Source: Plymouth University
Wendy Purcell is now only “president” of Plymouth University after leaving her role as vice-chancellor two months after returning to work following a major dispute with the institution.
Meanwhile, Times Higher Education can reveal that she was still on her full £250,000 salary after returning as vice-chancellor, despite no longer running the institution, while the university’s legal costs for the whole affair have topped £0,000.
Four months after being suspended by the institution, Professor Purcell returned to Plymouth on 10 November as “vice-chancellor and president”. However, the university made clear at the time that she was no longer running the university.
Last week, the university said that Professor Purcell is now “president” only. A university spokesman said that she had “successfully completed her seven-year term as vice-chancellor”.
David Coslett, the former deputy vice-chancellor who took on the title “interim chief executive” when she returned in November, now becomes “interim vice-chancellor and chief executive”. The university will “begin the search for a permanent vice-chancellor in the spring”, the spokesman said.
THE also understands that Professor Purcell has moved to an off-campus office.
From the centre to the periphery
The complex picture around Professor Purcell’s suspension, return and later exit as vice-chancellor is further detailed in figures obtained by THE under the Freedom of Information Act.
THE asked the university what Professor Purcell’s salary was, as of her return on 10 November, and whether that differed from her salary in 2013-14 before she was suspended.
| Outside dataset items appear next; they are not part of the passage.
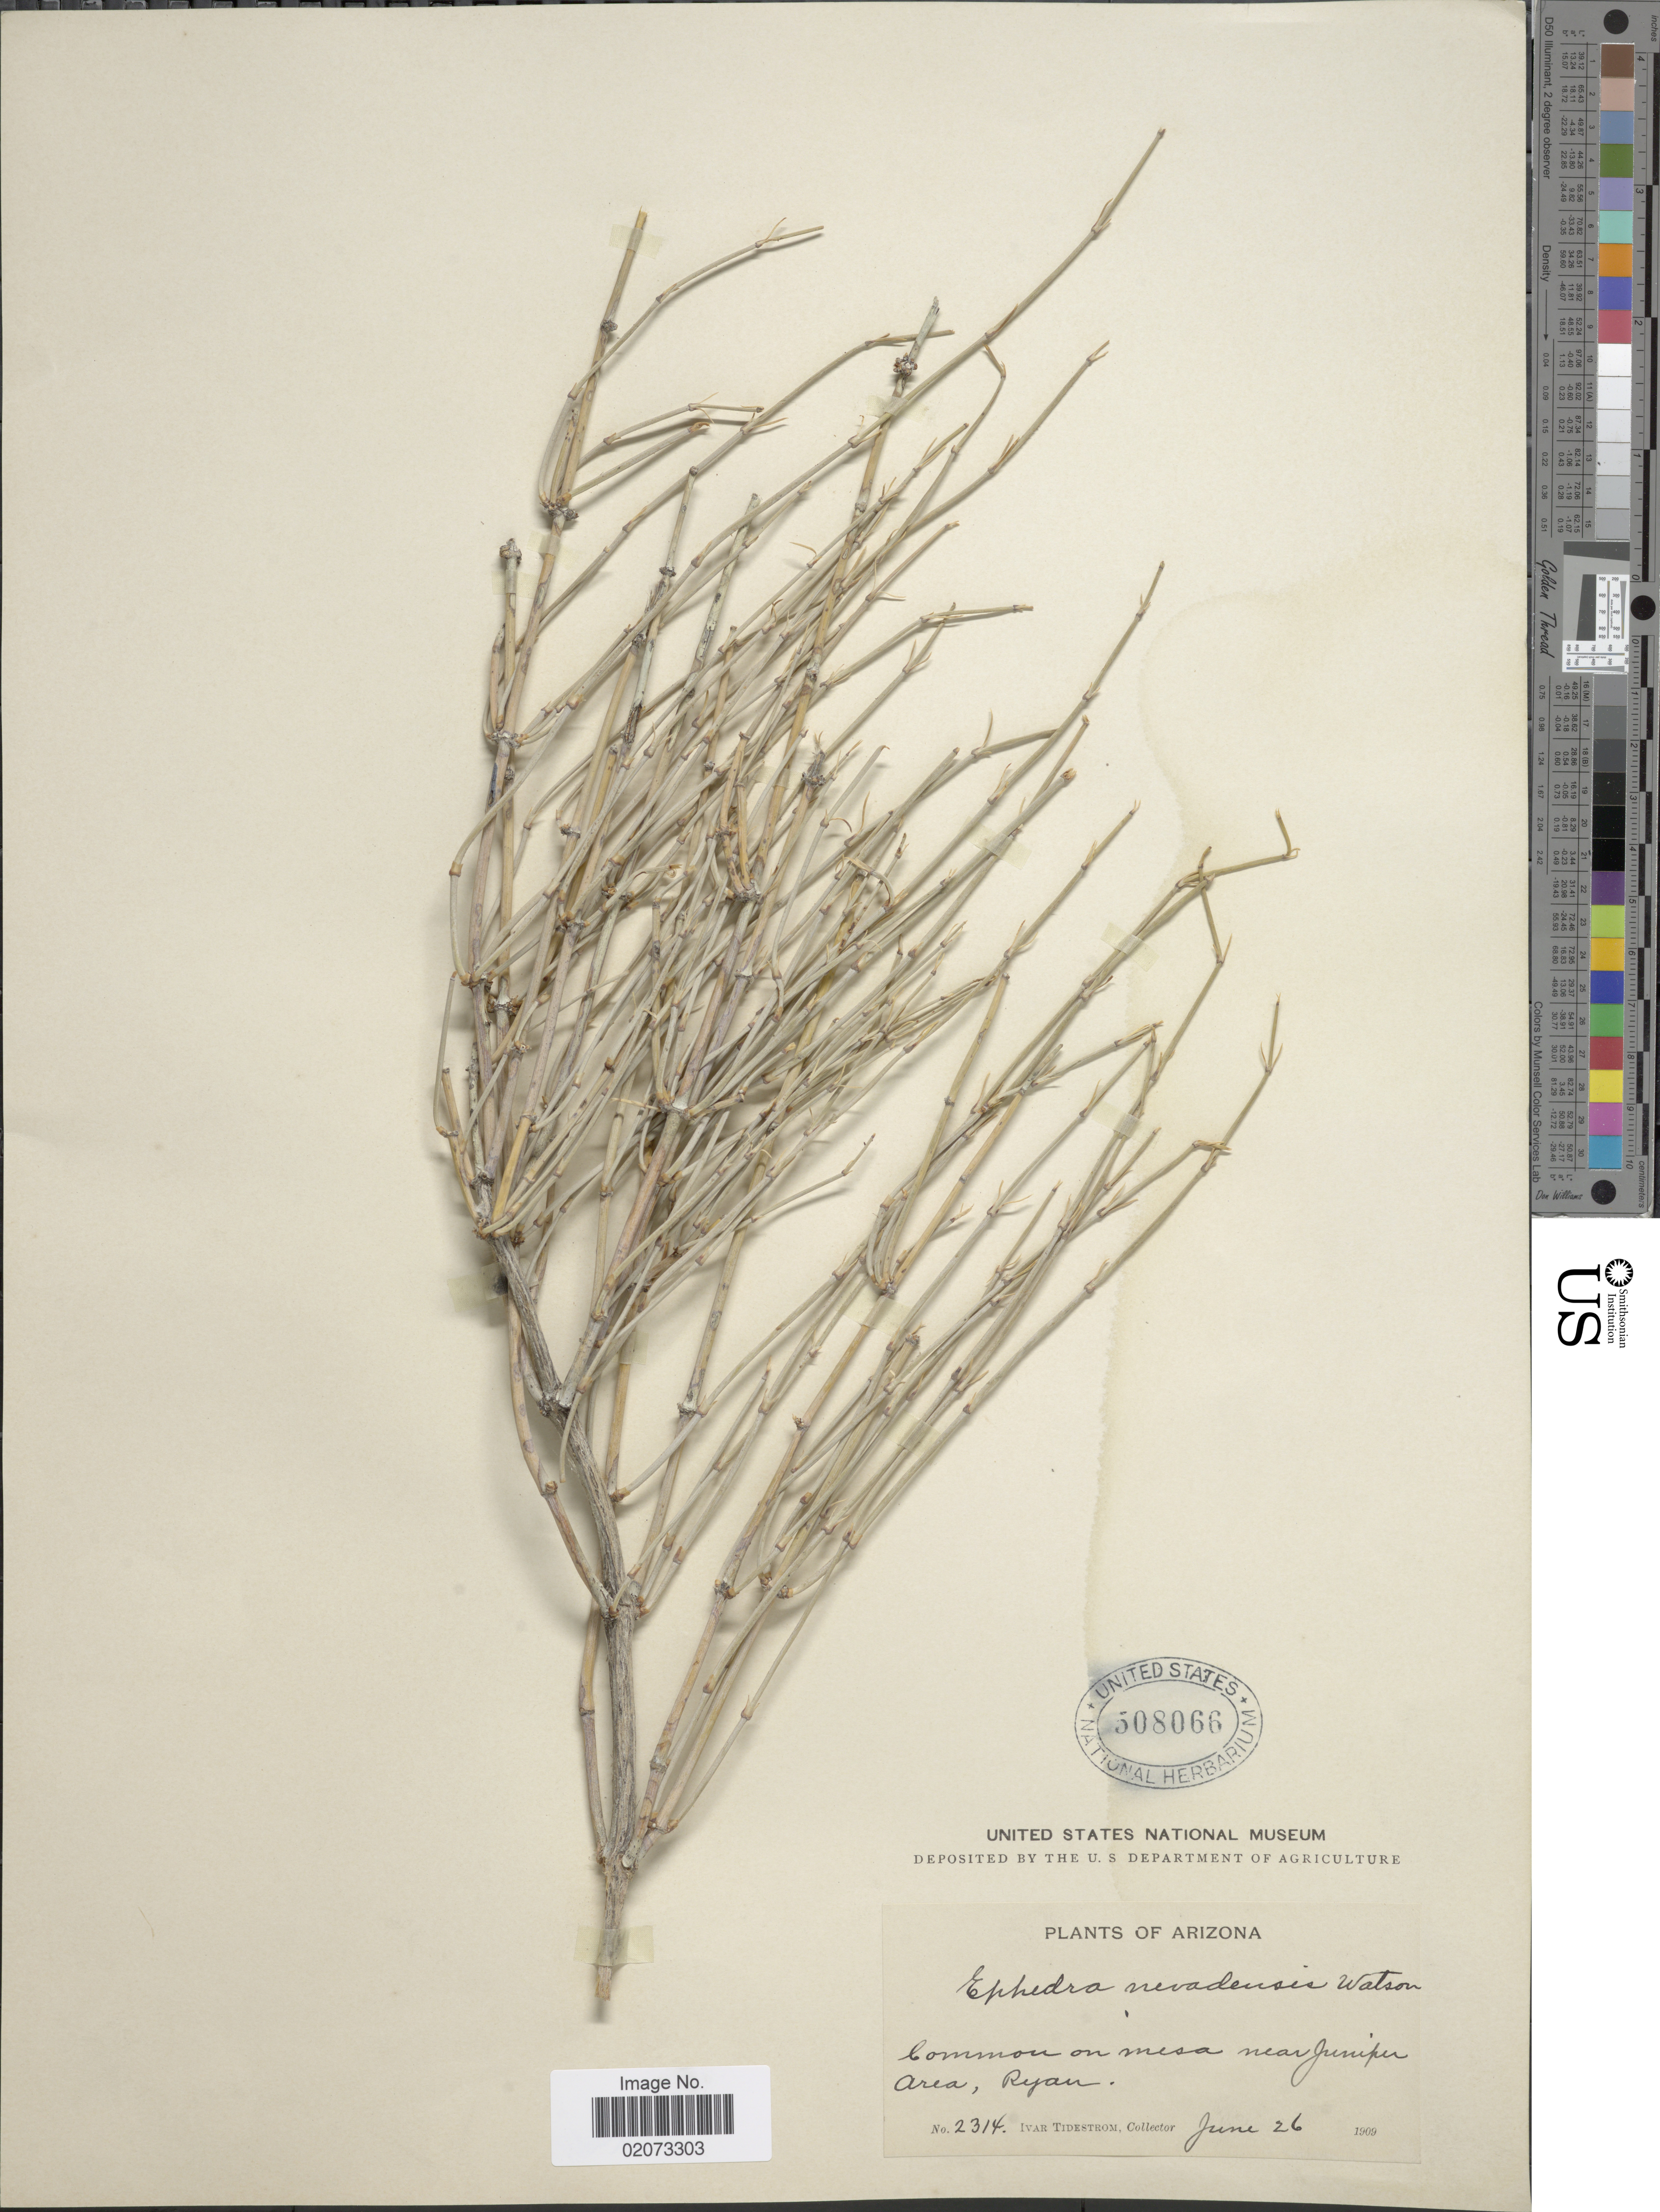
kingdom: Plantae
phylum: Tracheophyta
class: Gnetopsida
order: Ephedrales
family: Ephedraceae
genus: Ephedra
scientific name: Ephedra nevadensis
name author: S. Watson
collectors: I. F. Tidestrom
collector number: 2314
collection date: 1909-06-26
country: United States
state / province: Arizona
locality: Arizona, On mesa near Juniper Area, Ryan.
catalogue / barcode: US 508066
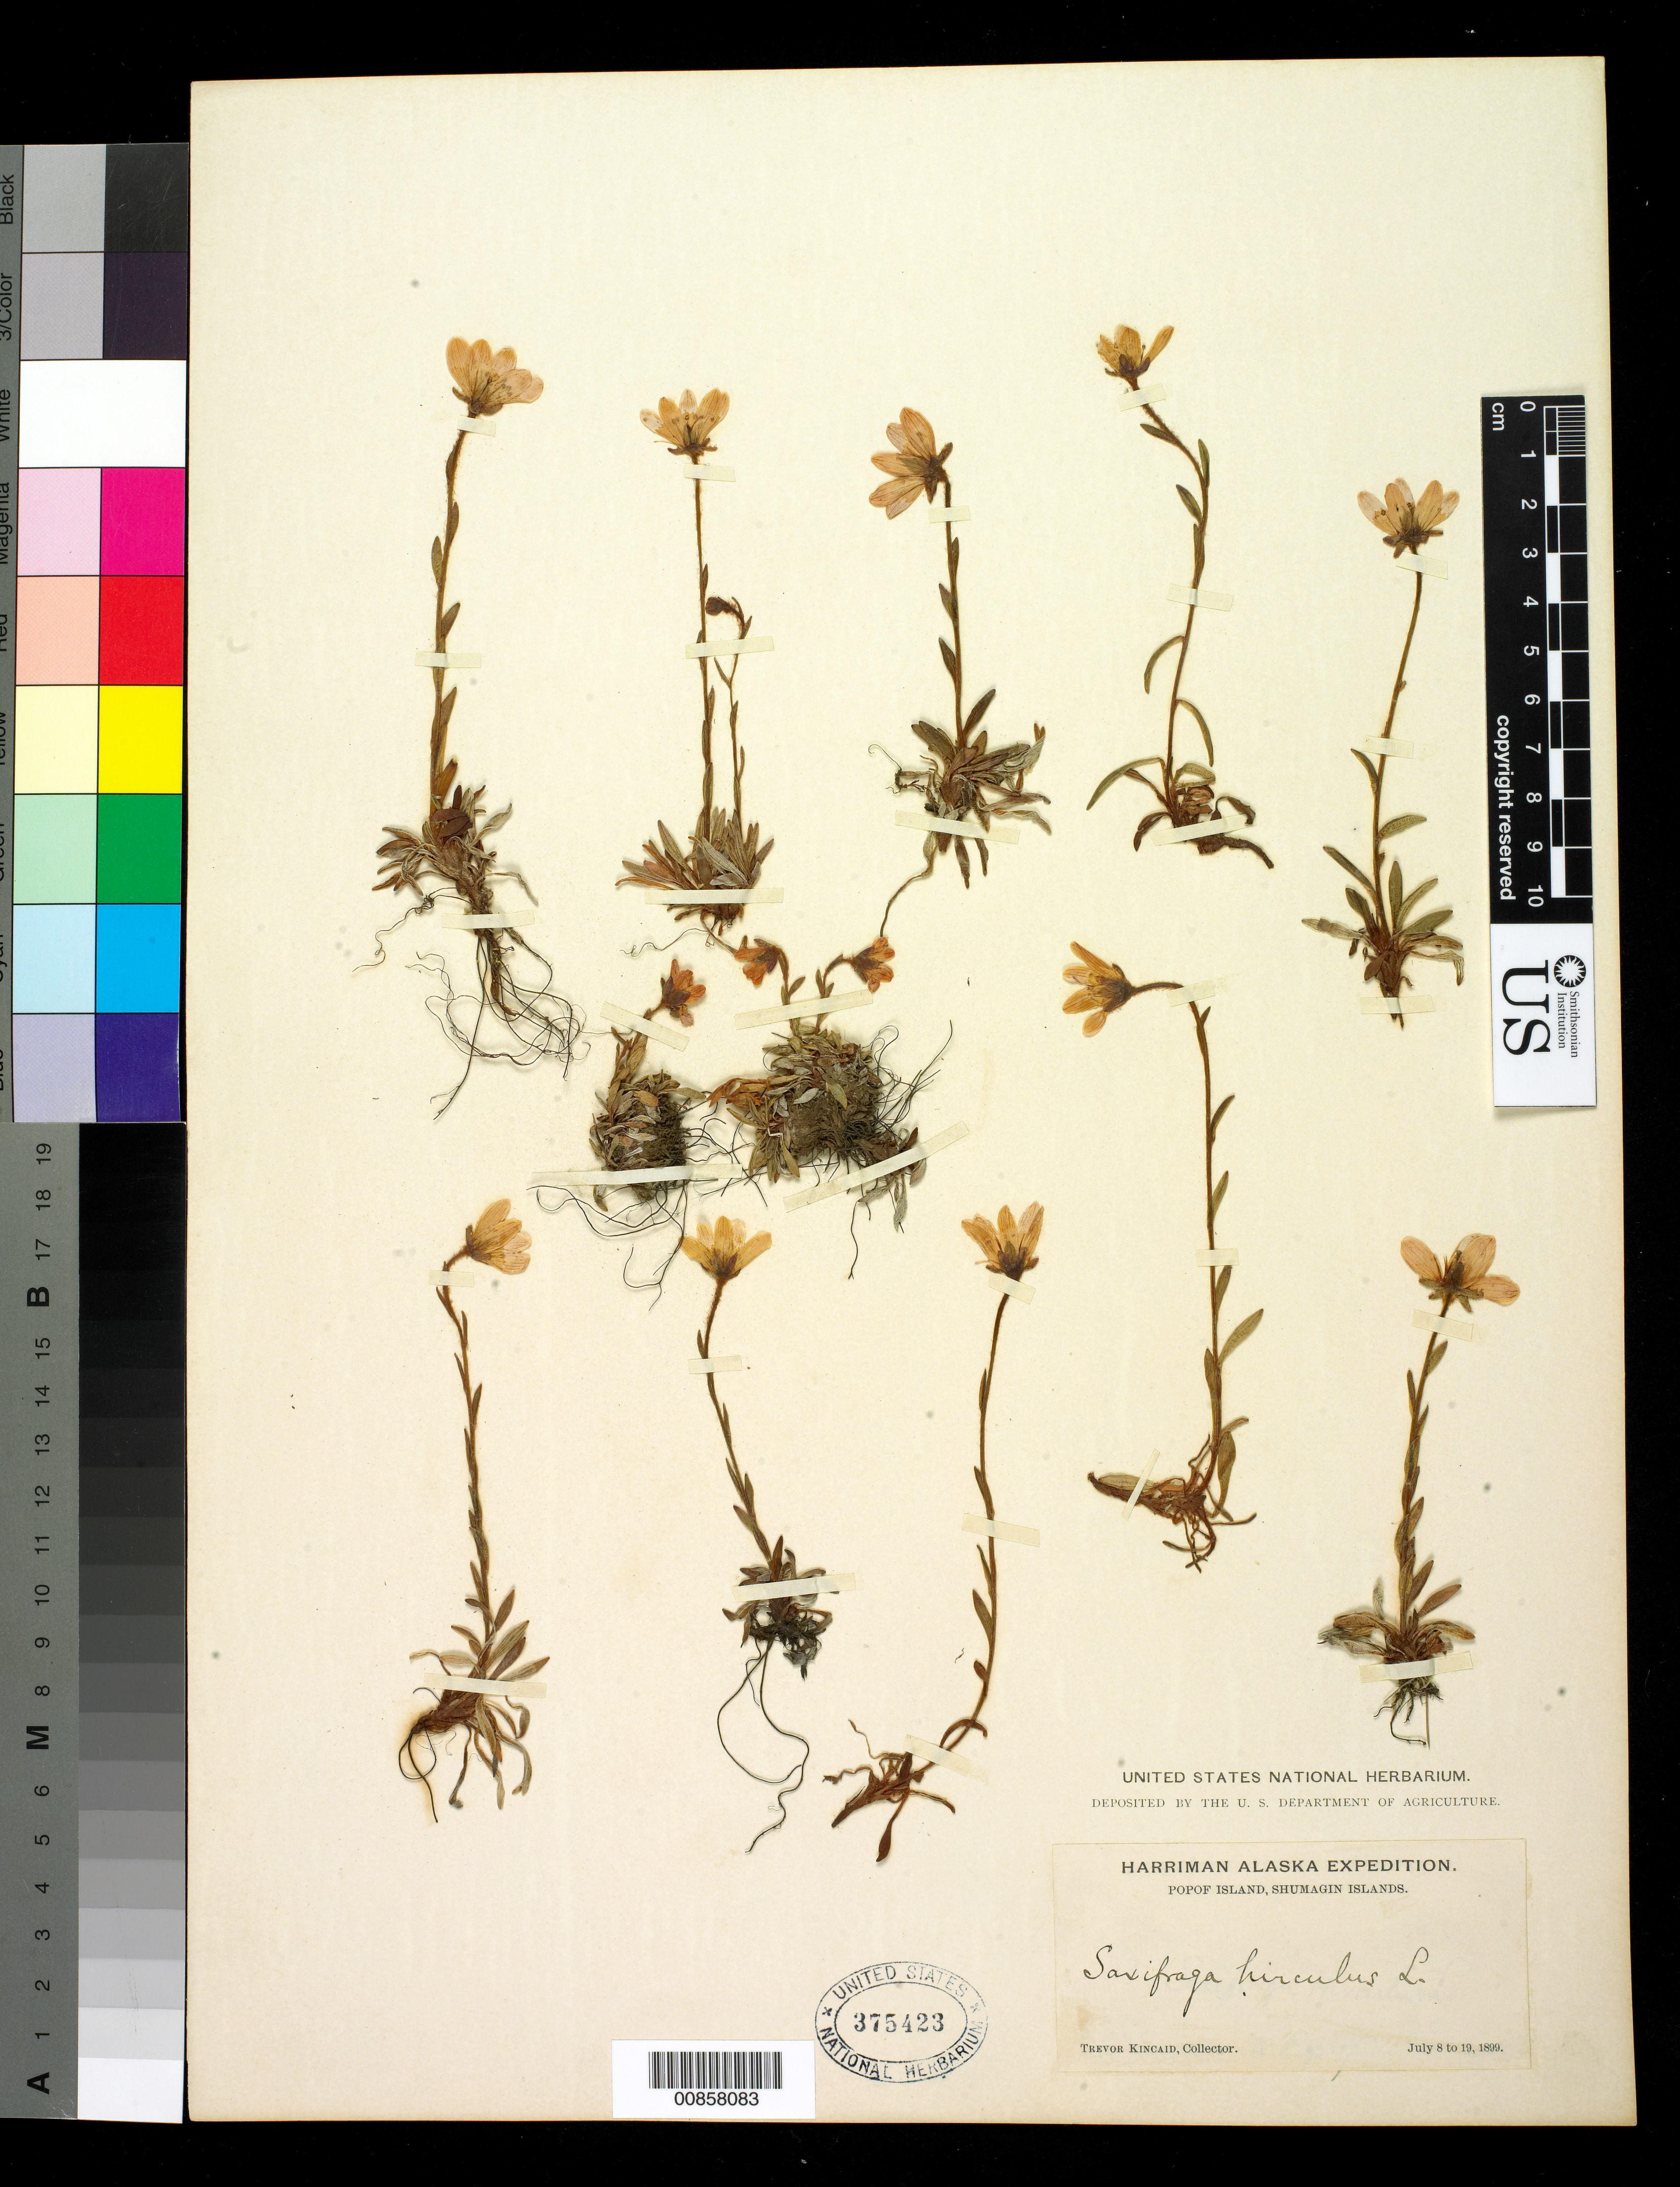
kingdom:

“The vice-chancellor’s present salary is £250,000, the same as in 2013-14,” the university answered in a response sent prior to Professor Purcell’s exit as vice-chancellor.
At the time of Professor Purcell’s return to work, the university stated that she would have a “strategic portfolio” focused on “external and sector relations, and the university’s wider enterprise agenda”, while Professor Coslett would have “overall responsibility for the running of the university”.
News that Professor Purcell was receiving her full vice-chancellor’s salary despite no longer running Plymouth is likely to raise further questions about the university’s handling of the situation.
THE asked whether Professor Purcell’s salary had changed since her exit as vice-chancellor last week, but the university did not answer.
THE asked the university in the Freedom of Information request to detail its legal costs in its dealings with Professor Purcell. The university gave a total cost of £1,010.35.
But the university refused to answer the question of what, if any, legal costs it has paid on Professor Purcell’s behalf. It also refused to answer whether it had paid any other money to her as part of the agreement for her to return.
Plymouth has never disclosed the reasons for Professor Purcell’s suspension, which prompted the Higher Education Funding Council for England to recommend that the university hold an external review of its governance and triggered events leading to the resignation of the chair of governors who suspended her.
However, THE understands that the case against Professor Purcell included a complaint by a senior member of staff about her management style and allegations about her spending.